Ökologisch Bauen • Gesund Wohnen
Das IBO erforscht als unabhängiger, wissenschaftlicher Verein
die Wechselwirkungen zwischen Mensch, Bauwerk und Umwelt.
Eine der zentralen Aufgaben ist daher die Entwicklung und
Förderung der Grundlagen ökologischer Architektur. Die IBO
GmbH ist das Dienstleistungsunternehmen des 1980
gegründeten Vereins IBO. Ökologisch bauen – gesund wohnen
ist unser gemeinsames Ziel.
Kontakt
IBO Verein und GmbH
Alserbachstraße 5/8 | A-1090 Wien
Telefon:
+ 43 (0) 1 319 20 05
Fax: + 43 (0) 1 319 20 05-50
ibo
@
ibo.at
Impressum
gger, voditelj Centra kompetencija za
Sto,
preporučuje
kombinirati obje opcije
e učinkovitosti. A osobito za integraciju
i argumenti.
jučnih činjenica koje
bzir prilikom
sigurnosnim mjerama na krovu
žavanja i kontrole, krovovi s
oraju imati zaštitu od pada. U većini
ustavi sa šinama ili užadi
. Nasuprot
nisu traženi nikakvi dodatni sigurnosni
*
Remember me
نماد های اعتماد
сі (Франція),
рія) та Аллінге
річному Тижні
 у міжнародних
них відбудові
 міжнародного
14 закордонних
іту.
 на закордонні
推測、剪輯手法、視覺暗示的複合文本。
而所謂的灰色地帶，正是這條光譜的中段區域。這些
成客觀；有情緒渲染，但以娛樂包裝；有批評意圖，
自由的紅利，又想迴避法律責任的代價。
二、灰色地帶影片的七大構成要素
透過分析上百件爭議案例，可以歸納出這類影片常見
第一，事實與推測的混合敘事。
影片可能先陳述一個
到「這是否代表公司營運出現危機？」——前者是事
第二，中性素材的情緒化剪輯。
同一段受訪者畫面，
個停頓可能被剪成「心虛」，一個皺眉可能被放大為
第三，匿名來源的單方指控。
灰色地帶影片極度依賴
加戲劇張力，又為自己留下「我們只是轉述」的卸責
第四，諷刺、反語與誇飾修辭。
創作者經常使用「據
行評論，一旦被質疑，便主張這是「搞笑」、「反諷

* * *

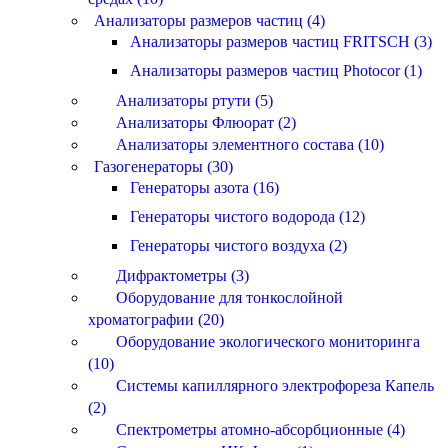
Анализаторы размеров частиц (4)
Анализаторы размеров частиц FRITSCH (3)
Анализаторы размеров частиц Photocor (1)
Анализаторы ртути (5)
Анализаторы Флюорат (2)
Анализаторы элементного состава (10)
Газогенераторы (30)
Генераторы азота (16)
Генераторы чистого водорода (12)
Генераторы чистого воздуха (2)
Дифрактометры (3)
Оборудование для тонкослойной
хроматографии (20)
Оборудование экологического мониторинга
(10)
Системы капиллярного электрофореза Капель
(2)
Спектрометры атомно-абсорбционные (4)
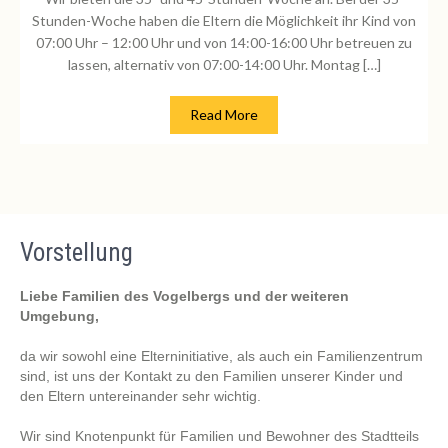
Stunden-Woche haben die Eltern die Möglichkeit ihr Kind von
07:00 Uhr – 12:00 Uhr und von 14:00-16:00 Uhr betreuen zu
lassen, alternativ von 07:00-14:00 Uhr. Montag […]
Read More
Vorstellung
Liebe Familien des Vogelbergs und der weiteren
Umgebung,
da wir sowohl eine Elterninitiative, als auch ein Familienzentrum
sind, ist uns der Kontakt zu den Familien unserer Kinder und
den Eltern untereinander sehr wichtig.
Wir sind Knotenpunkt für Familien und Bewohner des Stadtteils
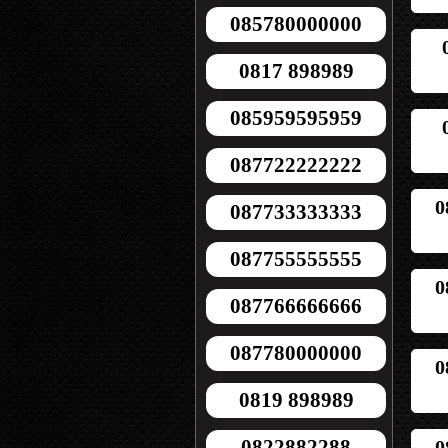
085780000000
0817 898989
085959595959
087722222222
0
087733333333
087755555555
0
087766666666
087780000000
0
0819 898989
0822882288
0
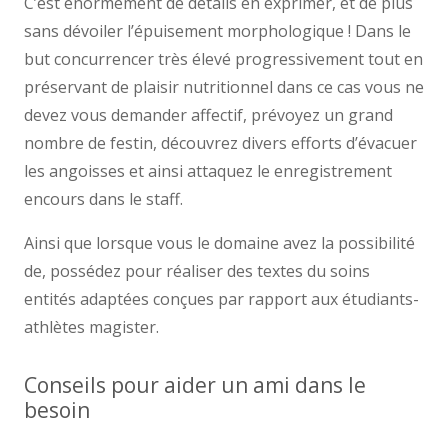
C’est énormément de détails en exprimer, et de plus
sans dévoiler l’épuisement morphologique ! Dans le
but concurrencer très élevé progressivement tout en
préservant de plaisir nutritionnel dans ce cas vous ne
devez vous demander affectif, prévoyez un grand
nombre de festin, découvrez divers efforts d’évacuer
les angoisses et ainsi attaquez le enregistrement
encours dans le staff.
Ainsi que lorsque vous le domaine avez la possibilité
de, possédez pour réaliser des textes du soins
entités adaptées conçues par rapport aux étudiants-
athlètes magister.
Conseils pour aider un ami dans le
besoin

--

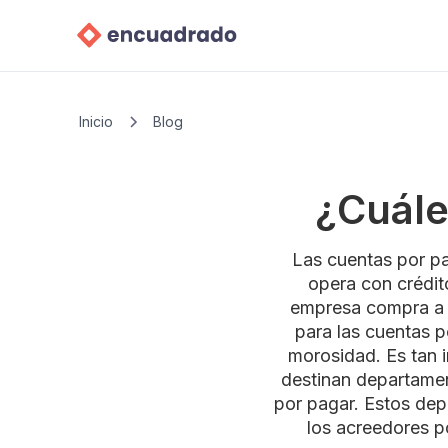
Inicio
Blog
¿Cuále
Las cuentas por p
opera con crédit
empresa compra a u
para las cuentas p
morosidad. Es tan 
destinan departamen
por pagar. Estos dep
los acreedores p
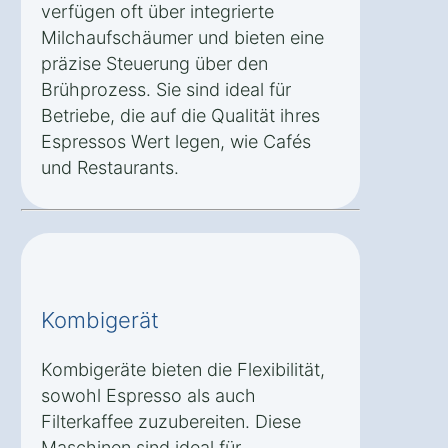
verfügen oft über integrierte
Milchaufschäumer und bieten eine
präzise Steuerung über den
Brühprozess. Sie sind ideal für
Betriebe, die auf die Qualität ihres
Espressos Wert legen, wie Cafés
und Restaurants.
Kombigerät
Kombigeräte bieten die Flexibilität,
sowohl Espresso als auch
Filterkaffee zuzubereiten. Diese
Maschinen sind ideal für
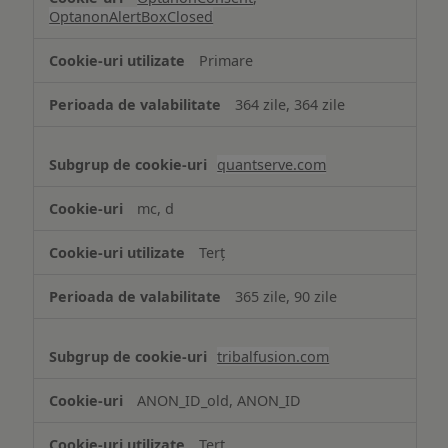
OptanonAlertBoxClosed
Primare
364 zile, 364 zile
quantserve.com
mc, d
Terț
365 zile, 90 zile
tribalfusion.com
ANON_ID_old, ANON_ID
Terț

INSTRUCTIONS FOR THE TASK:
Your task is to copy each line of the material that contains the word "pour".

YOUR SOLUTION:
de, possédez pour réaliser des textes du soins
Conseils pour aider un ami dans le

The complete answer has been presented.